(Your task): Straight copy, no pictures: transcribe each entry as it stands.

(Input material):
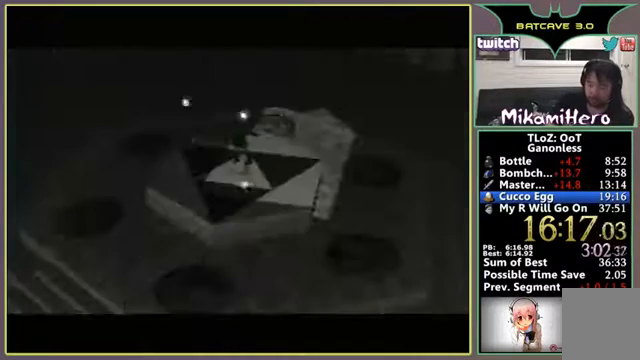
Gameplay with a controller (Nintendo layout); each line is a JSON object with the inputs held at the frame after it. "events" lists button and stick changes between this image and that frame as [ms after this image, input, new state], when the widget could be followed in between. Not read: L3 R3 Z.
{"buttons": [], "left_stick": "center", "events": []}
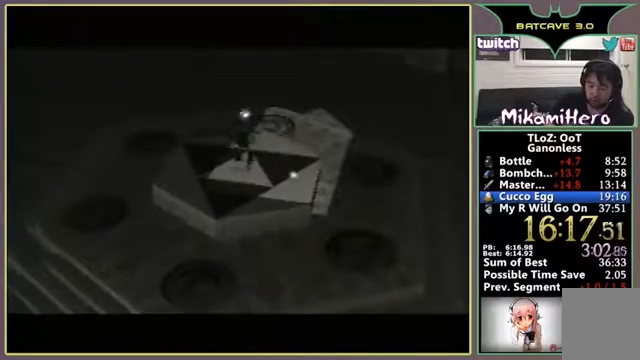
{"buttons": [], "left_stick": "center", "events": []}
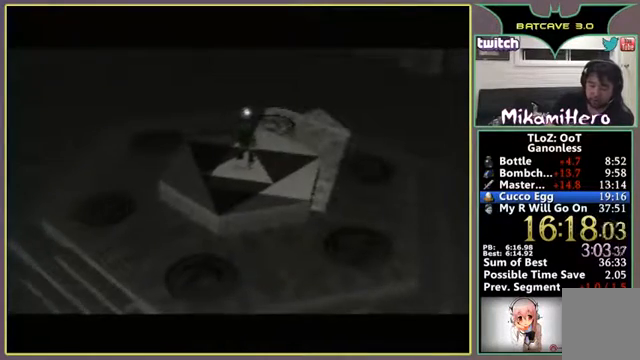
{"buttons": [], "left_stick": "center", "events": []}
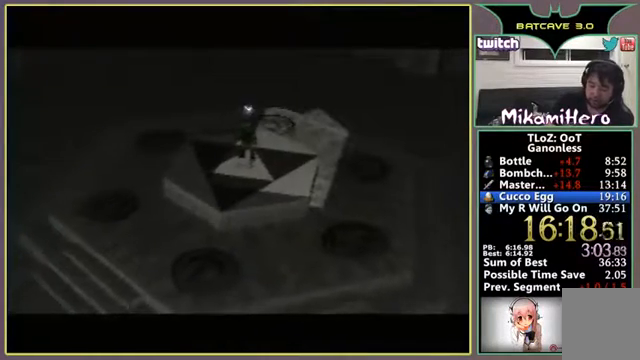
{"buttons": ["A"], "left_stick": "up-left", "events": [[467, "A", "down"], [467, "left_stick", "up-left"]]}
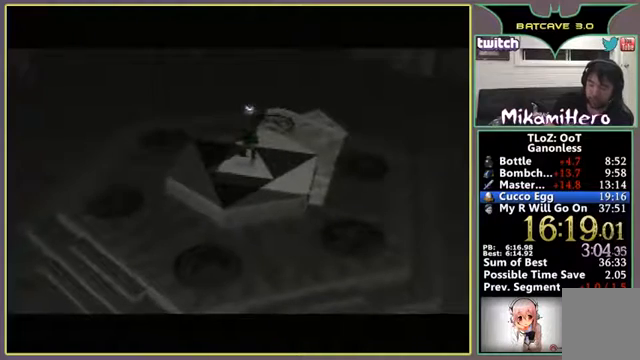
{"buttons": [], "left_stick": "center", "events": [[67, "A", "up"], [67, "left_stick", "center"], [167, "left_stick", "up-left"], [233, "A", "down"], [267, "left_stick", "center"], [367, "left_stick", "up-left"], [433, "left_stick", "center"], [500, "A", "up"]]}
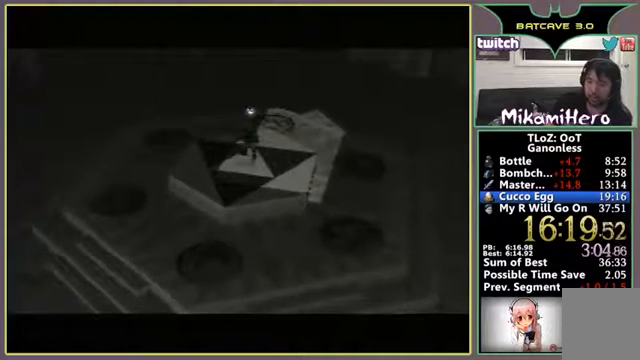
{"buttons": [], "left_stick": "center", "events": [[367, "left_stick", "up-left"], [467, "left_stick", "center"]]}
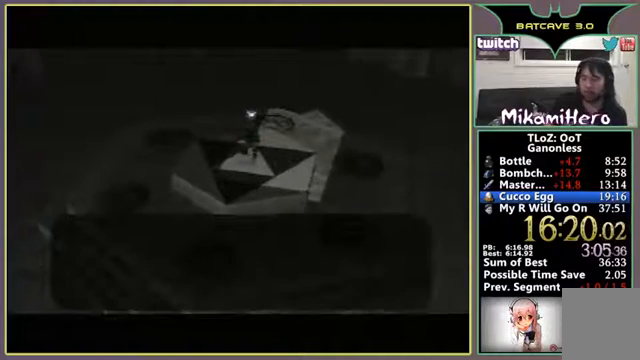
{"buttons": ["B"], "left_stick": "center", "events": [[67, "left_stick", "left"], [167, "left_stick", "center"], [233, "A", "down"], [400, "A", "up"], [400, "B", "down"]]}
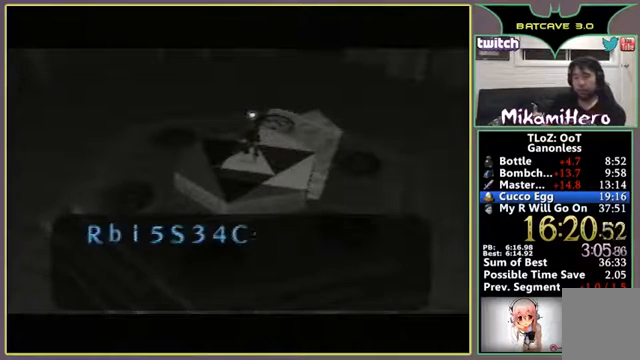
{"buttons": ["A"], "left_stick": "center", "events": [[67, "A", "down"], [133, "A", "up"], [300, "B", "up"], [333, "A", "down"], [400, "A", "up"], [400, "B", "down"], [467, "A", "down"], [467, "B", "up"]]}
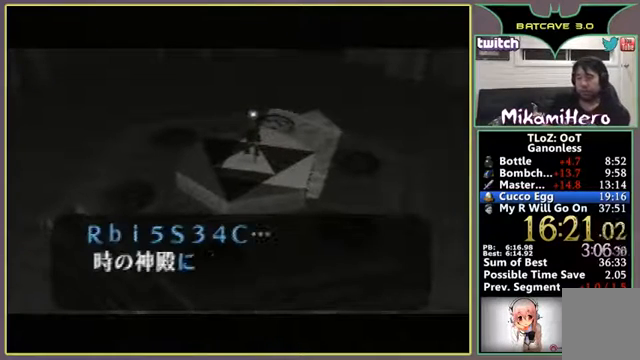
{"buttons": ["A"], "left_stick": "center", "events": [[67, "B", "down"], [100, "B", "up"], [133, "A", "up"], [200, "B", "down"], [267, "A", "down"], [267, "B", "up"], [333, "A", "up"], [333, "B", "down"], [367, "B", "up"], [500, "A", "down"]]}
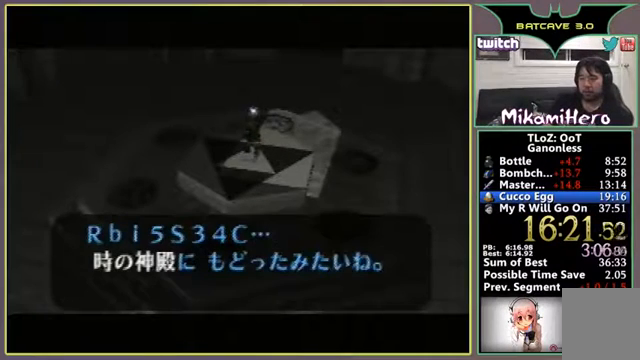
{"buttons": ["A"], "left_stick": "center", "events": [[67, "A", "up"], [100, "A", "down"], [133, "A", "up"], [167, "A", "down"], [267, "A", "up"], [267, "B", "down"], [333, "A", "down"], [333, "B", "up"], [433, "A", "up"], [433, "B", "down"], [500, "A", "down"], [500, "B", "up"]]}
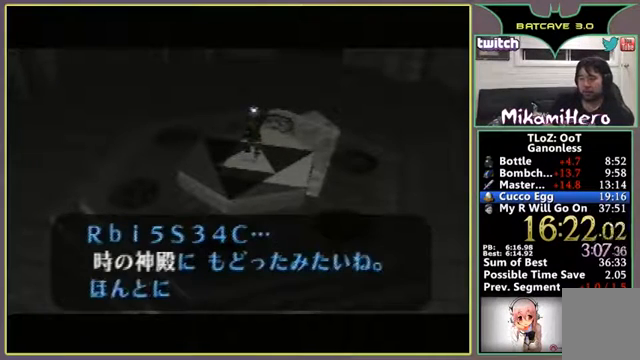
{"buttons": [], "left_stick": "center", "events": [[33, "B", "down"], [67, "A", "up"], [133, "B", "up"], [233, "B", "down"], [300, "B", "up"]]}
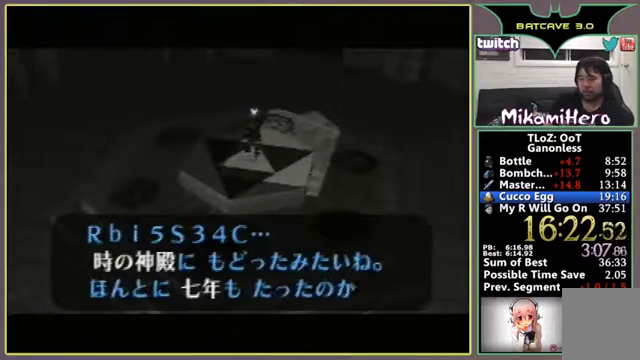
{"buttons": ["B"], "left_stick": "center", "events": [[33, "A", "down"], [100, "A", "up"], [133, "A", "down"], [200, "A", "up"], [200, "B", "down"], [233, "B", "up"], [467, "B", "down"]]}
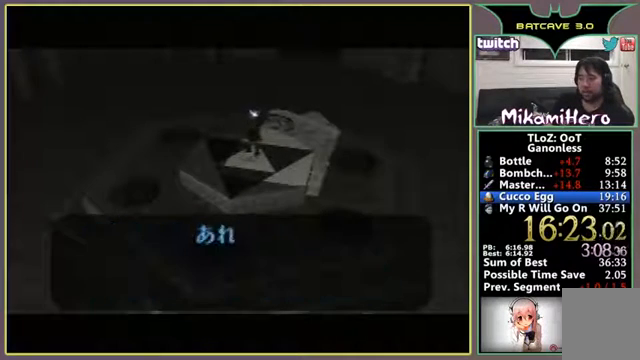
{"buttons": ["A"], "left_stick": "center", "events": [[33, "B", "up"], [500, "A", "down"]]}
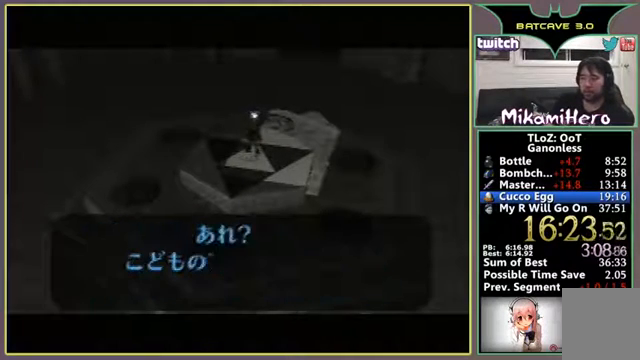
{"buttons": [], "left_stick": "center", "events": [[67, "A", "up"], [167, "A", "down"], [267, "A", "up"], [300, "A", "down"], [367, "A", "up"], [433, "A", "down"], [500, "A", "up"]]}
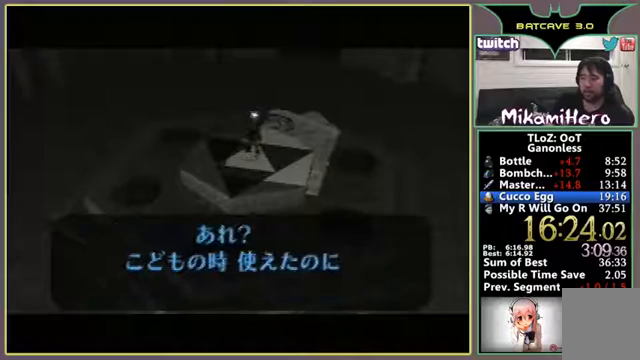
{"buttons": ["A"], "left_stick": "center", "events": [[500, "A", "down"]]}
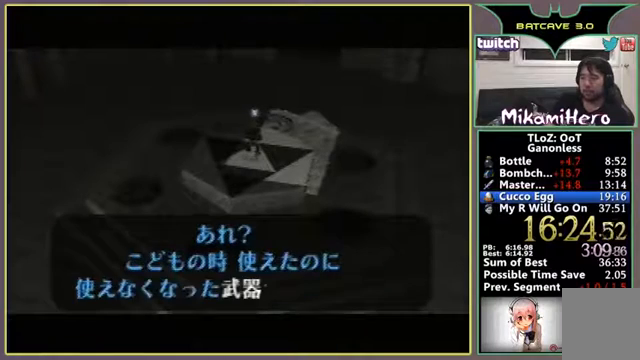
{"buttons": ["B"], "left_stick": "center", "events": [[67, "A", "up"], [133, "A", "down"], [200, "A", "up"], [267, "A", "down"], [333, "A", "up"], [333, "B", "down"], [400, "A", "down"], [400, "B", "up"], [467, "B", "down"], [500, "A", "up"]]}
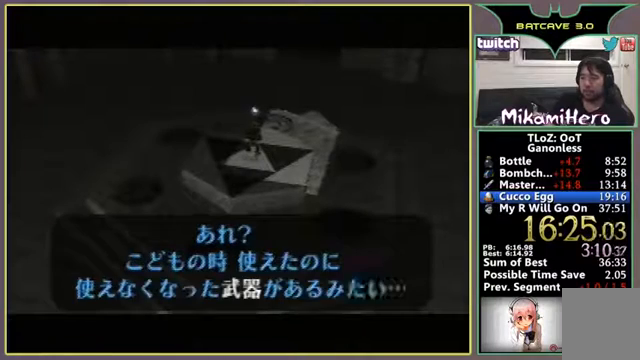
{"buttons": [], "left_stick": "center", "events": [[67, "A", "down"], [67, "B", "up"], [200, "A", "up"], [267, "B", "down"], [333, "B", "up"]]}
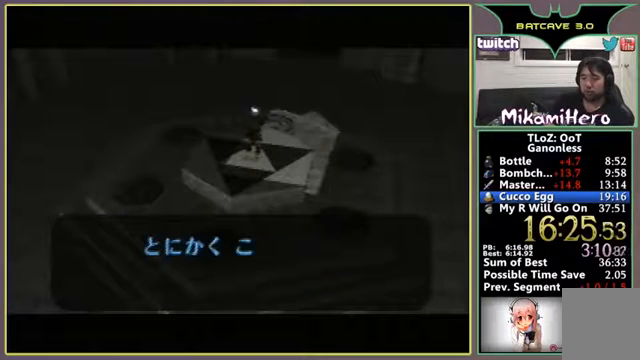
{"buttons": ["A"], "left_stick": "center", "events": [[167, "A", "down"], [167, "B", "down"], [233, "A", "up"], [267, "A", "down"], [333, "B", "up"]]}
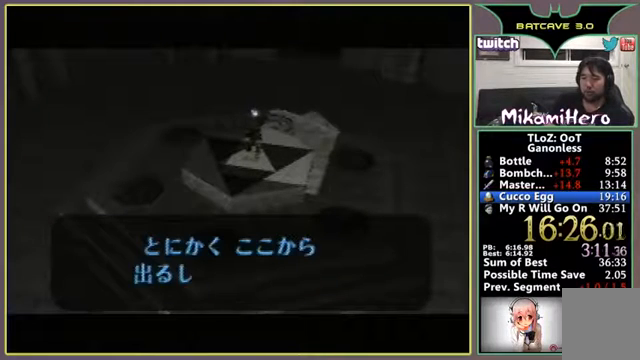
{"buttons": ["A"], "left_stick": "center", "events": [[33, "A", "up"], [33, "B", "down"], [67, "A", "down"], [67, "B", "up"], [133, "A", "up"], [133, "B", "down"], [200, "A", "down"], [200, "B", "up"]]}
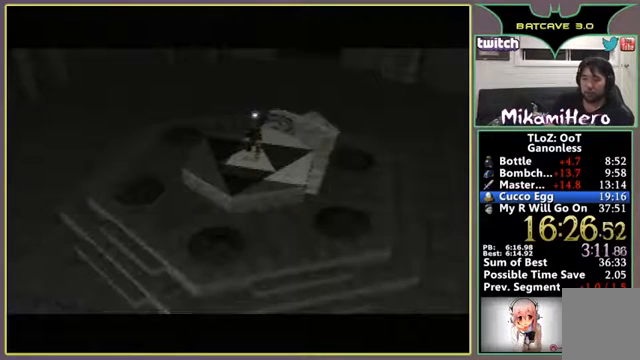
{"buttons": [], "left_stick": "center", "events": [[33, "A", "up"], [33, "B", "down"], [100, "A", "down"], [100, "B", "up"], [133, "A", "up"], [133, "B", "down"], [200, "A", "down"], [200, "B", "up"], [233, "A", "up"]]}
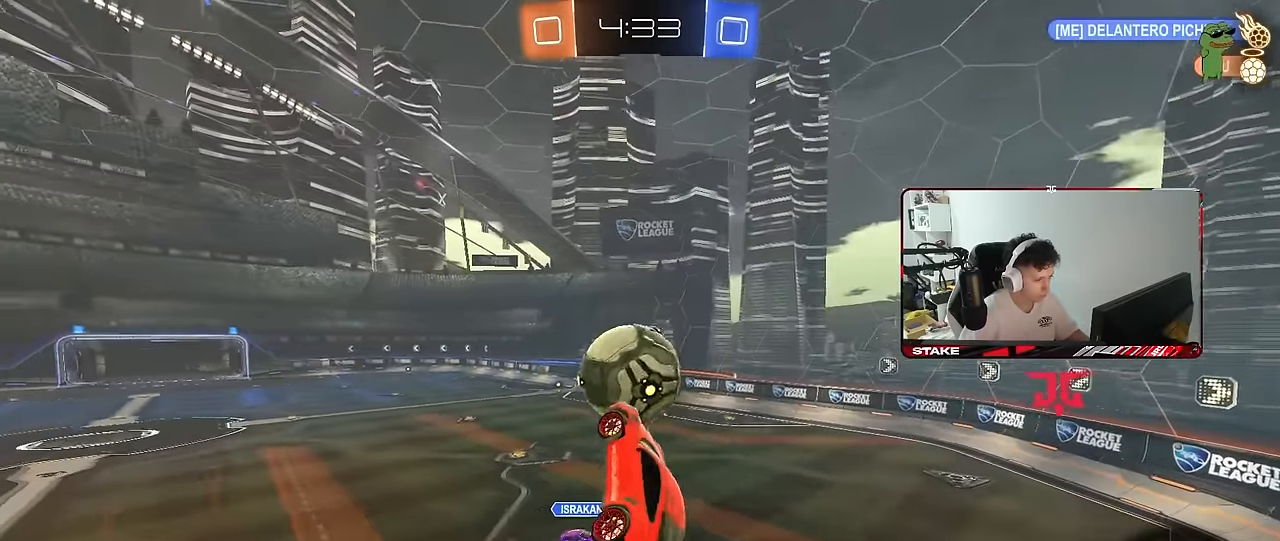
Gameplay with keyboard and mouse; each line is a JSON object with the keys and mouse buttons held at the frame after it. "events" lists presses ("down") and releases ("up") of "1", "2", "3", "4", "5", "a", "alt", "c", "caps_lock", "ctrl", "d", "e", "f", "g", "q", "r", "s", "shift", "space", "t", "tab", "v", "w", "x", "z", "mouse_left", "mouse_wheel" and "mouse_right" between this image and that frame as [ms after this image, input, new state], when the widget could be followed in between. "mouse_left", "mouse_wheel", "mouse_right" = the "left", "wheel", "right" buttons of the "mouse" list. No other keys are recorded. "wheel" means that the mouse wheel is clicked or scrolled. "mouse_move" is the direction in which the mouse moves at that frame (one of eight, or "still"), when it could be read.
{"keys": [], "mouse": ["left"], "mouse_move": "still", "events": [[100, "a", "up"], [100, "mouse_left", "down"], [100, "w", "up"], [183, "d", "down"], [467, "d", "up"]]}
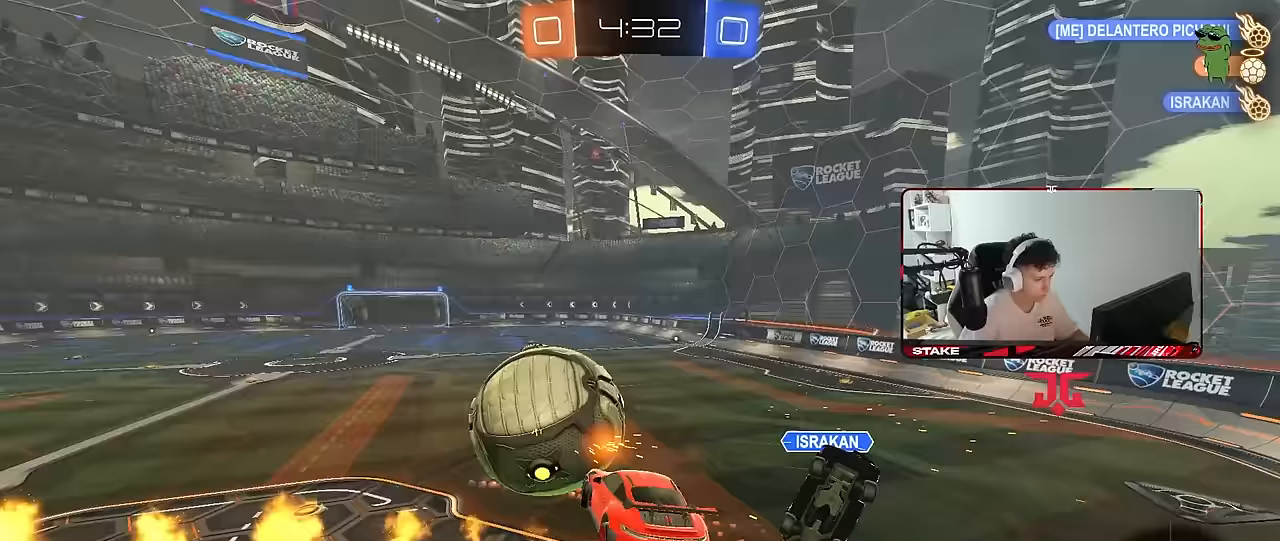
{"keys": ["d", "shift", "w"], "mouse": [], "mouse_move": "still", "events": [[17, "shift", "down"], [67, "a", "down"], [67, "s", "down"], [117, "mouse_left", "up"], [150, "d", "down"], [150, "s", "up"], [200, "a", "up"], [200, "shift", "up"], [350, "w", "down"], [433, "shift", "down"]]}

(Response for this exercise):
Gameplay with a controller (Nintendo layout); each line is a JSON object with the inputs held at the frame after it. "events" lists button and stick changes between this image and that frame as [ms after this image, input, new state], when the widget could be followed in between. Not read: L3 R3 Z.
{"buttons": [], "left_stick": "center", "events": []}
{"buttons": [], "left_stick": "center", "events": []}
{"buttons": [], "left_stick": "center", "events": []}
{"buttons": ["A"], "left_stick": "up-left", "events": [[467, "A", "down"], [467, "left_stick", "up-left"]]}
{"buttons": [], "left_stick": "center", "events": [[67, "A", "up"], [67, "left_stick", "center"], [167, "left_stick", "up-left"], [233, "A", "down"], [267, "left_stick", "center"], [367, "left_stick", "up-left"], [433, "left_stick", "center"], [500, "A", "up"]]}
{"buttons": [], "left_stick": "center", "events": [[367, "left_stick", "up-left"], [467, "left_stick", "center"]]}
{"buttons": ["B"], "left_stick": "center", "events": [[67, "left_stick", "left"], [167, "left_stick", "center"], [233, "A", "down"], [400, "A", "up"], [400, "B", "down"]]}
{"buttons": ["A"], "left_stick": "center", "events": [[67, "A", "down"], [133, "A", "up"], [300, "B", "up"], [333, "A", "down"], [400, "A", "up"], [400, "B", "down"], [467, "A", "down"], [467, "B", "up"]]}
{"buttons": ["A"], "left_stick": "center", "events": [[67, "B", "down"], [100, "B", "up"], [133, "A", "up"], [200, "B", "down"], [267, "A", "down"], [267, "B", "up"], [333, "A", "up"], [333, "B", "down"], [367, "B", "up"], [500, "A", "down"]]}
{"buttons": ["A"], "left_stick": "center", "events": [[67, "A", "up"], [100, "A", "down"], [133, "A", "up"], [167, "A", "down"], [267, "A", "up"], [267, "B", "down"], [333, "A", "down"], [333, "B", "up"], [433, "A", "up"], [433, "B", "down"], [500, "A", "down"], [500, "B", "up"]]}
{"buttons": [], "left_stick": "center", "events": [[33, "B", "down"], [67, "A", "up"], [133, "B", "up"], [233, "B", "down"], [300, "B", "up"]]}
{"buttons": ["B"], "left_stick": "center", "events": [[33, "A", "down"], [100, "A", "up"], [133, "A", "down"], [200, "A", "up"], [200, "B", "down"], [233, "B", "up"], [467, "B", "down"]]}
{"buttons": ["A"], "left_stick": "center", "events": [[33, "B", "up"], [500, "A", "down"]]}
{"buttons": [], "left_stick": "center", "events": [[67, "A", "up"], [167, "A", "down"], [267, "A", "up"], [300, "A", "down"], [367, "A", "up"], [433, "A", "down"], [500, "A", "up"]]}
{"buttons": ["A"], "left_stick": "center", "events": [[500, "A", "down"]]}
{"buttons": ["B"], "left_stick": "center", "events": [[67, "A", "up"], [133, "A", "down"], [200, "A", "up"], [267, "A", "down"], [333, "A", "up"], [333, "B", "down"], [400, "A", "down"], [400, "B", "up"], [467, "B", "down"], [500, "A", "up"]]}
{"buttons": [], "left_stick": "center", "events": [[67, "A", "down"], [67, "B", "up"], [200, "A", "up"], [267, "B", "down"], [333, "B", "up"]]}
{"buttons": ["A"], "left_stick": "center", "events": [[167, "A", "down"], [167, "B", "down"], [233, "A", "up"], [267, "A", "down"], [333, "B", "up"]]}
{"buttons": ["A"], "left_stick": "center", "events": [[33, "A", "up"], [33, "B", "down"], [67, "A", "down"], [67, "B", "up"], [133, "A", "up"], [133, "B", "down"], [200, "A", "down"], [200, "B", "up"]]}
{"buttons": [], "left_stick": "center", "events": [[33, "A", "up"], [33, "B", "down"], [100, "A", "down"], [100, "B", "up"], [133, "A", "up"], [133, "B", "down"], [200, "A", "down"], [200, "B", "up"], [233, "A", "up"]]}
Gameplay with keyboard and mouse; each line is a JSON object with the keys and mouse buttons held at the frame after it. "events" lists presses ("down") and releases ("up") of "1", "2", "3", "4", "5", "a", "alt", "c", "caps_lock", "ctrl", "d", "e", "f", "g", "q", "r", "s", "shift", "space", "t", "tab", "v", "w", "x", "z", "mouse_left", "mouse_wheel" and "mouse_right" between this image and that frame as [ms after this image, input, new state], when the widget could be followed in between. "mouse_left", "mouse_wheel", "mouse_right" = the "left", "wheel", "right" buttons of the "mouse" list. No other keys are recorded. "wheel" means that the mouse wheel is clicked or scrolled. "mouse_move" is the direction in which the mouse moves at that frame (one of eight, or "still"), when it could be read.
{"keys": [], "mouse": ["left"], "mouse_move": "still", "events": [[100, "a", "up"], [100, "mouse_left", "down"], [100, "w", "up"], [183, "d", "down"], [467, "d", "up"]]}
{"keys": ["d", "shift", "w"], "mouse": [], "mouse_move": "still", "events": [[17, "shift", "down"], [67, "a", "down"], [67, "s", "down"], [117, "mouse_left", "up"], [150, "d", "down"], [150, "s", "up"], [200, "a", "up"], [200, "shift", "up"], [350, "w", "down"], [433, "shift", "down"]]}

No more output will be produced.